President Obama’s major Middle East speech offers an opportunity to provide substance to a policy so far heavy on rhetoric and light on action. It also offers the opportunity for Obama to use Voice of America (VOA) to help deliver the message of support to the Arab peoples, who are in an unprecedented struggle for peaceful political change.

Yet, for the second time in the space of a year, it will not be VOA but the BBC that will get the coveted interview with President Obama (according to the White House schedule at 2:55 p.m.). This time, it will be a sit down in the White House Diplomatic Room just hours after the President’s Middle East speech. The first time, it was the BBC’s Persian service that had the opportunity to interview Obama at the United Nations.

In fact, Obama is the only U.S. President since VOA came into being during World War II not to give an interview to the signature international broadcaster of the U.S. government. At the White House, where VOA maintains a bureau, VOA is generally treated as an unwanted relative, never called on in daily briefings and not allowed questions during the President’s rare press conferences.
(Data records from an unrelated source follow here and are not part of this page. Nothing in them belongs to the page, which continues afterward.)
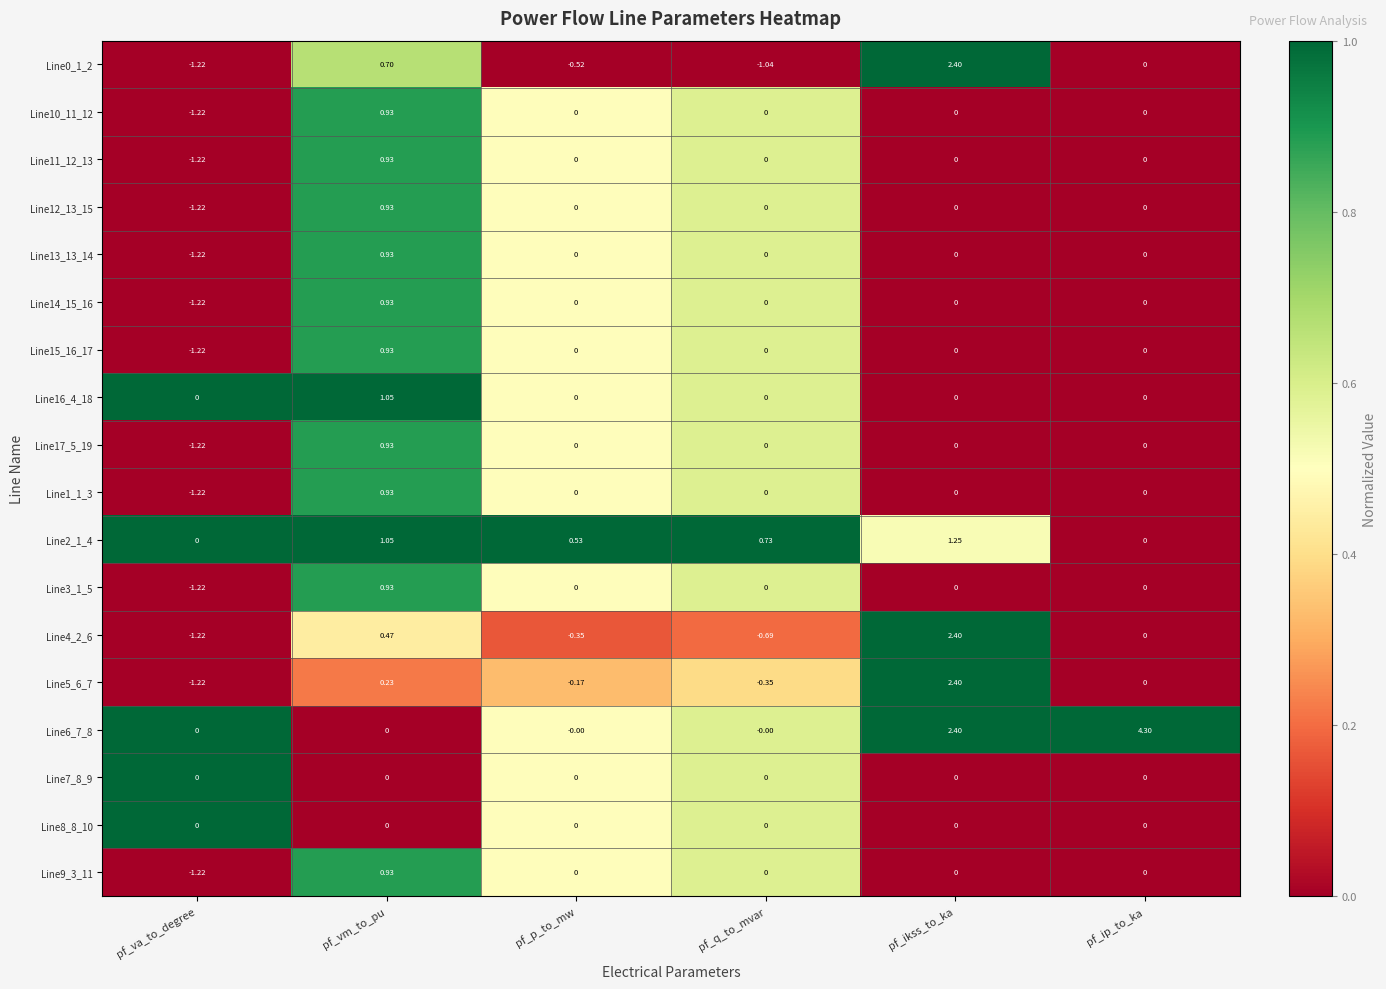

At which label does Line13_13_14 reach its peak?

pf_vm_to_pu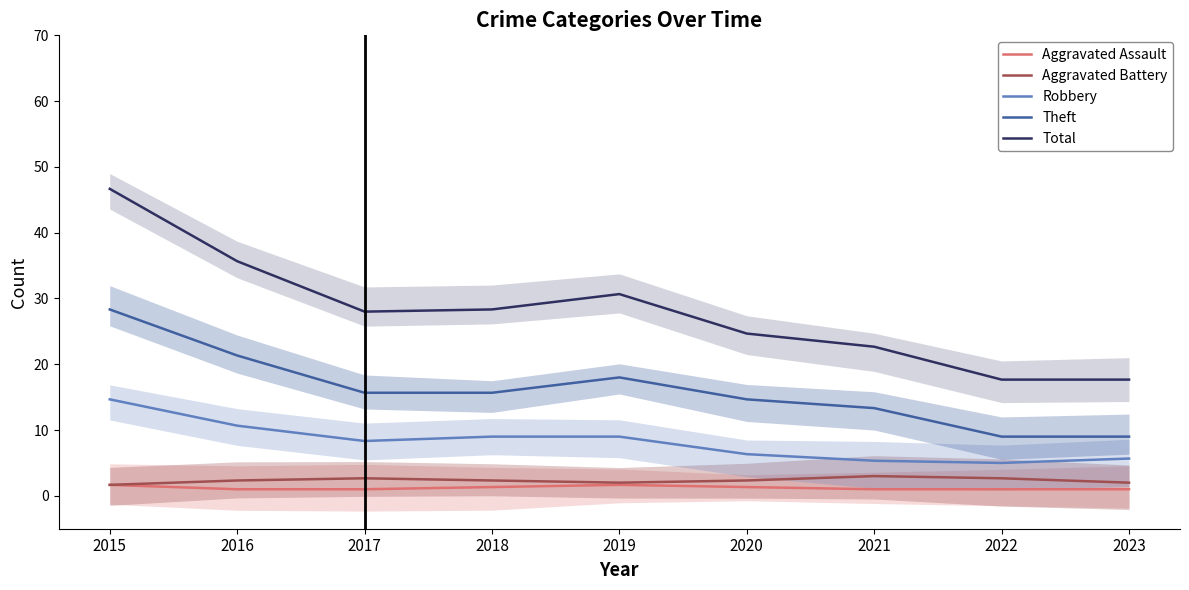

Does the chart have visible grid lines?

No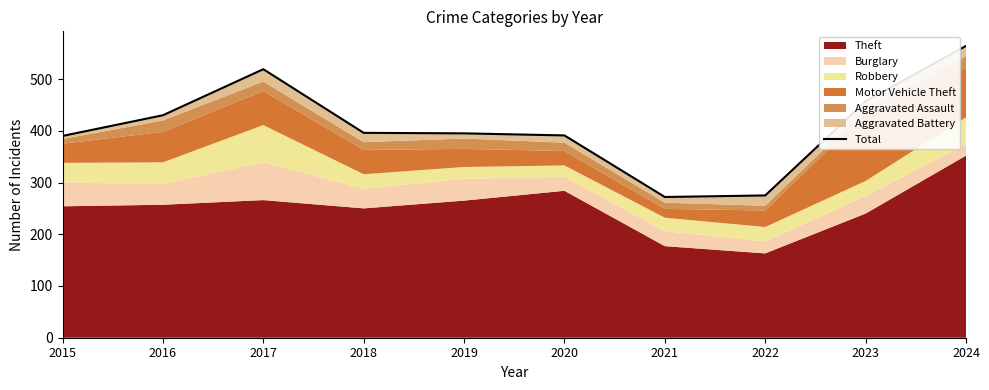

At which category does the chart reach its peak across all series?

2024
While officials from the Broadcasting Board of Governors have repeatedly appealed to the National Security Council staff and most recently to White House press secretary Jay Carney for air time with the President, nothing seems to have changed. The BBC remains the White House’s medium of choice, while VOA executives and reporters are left fuming and frustrated.

One possible explanation is that the White House shuns VOA and other U.S. international broadcasting as embarrassing relics of the Cold War past, out of tune with its progressive political message. Yet the President’s 2012 budget proposes to spend $767 million on U.S. international broadcasting. At a time of record deficits, at the very least Americans should demand to get something more for their money.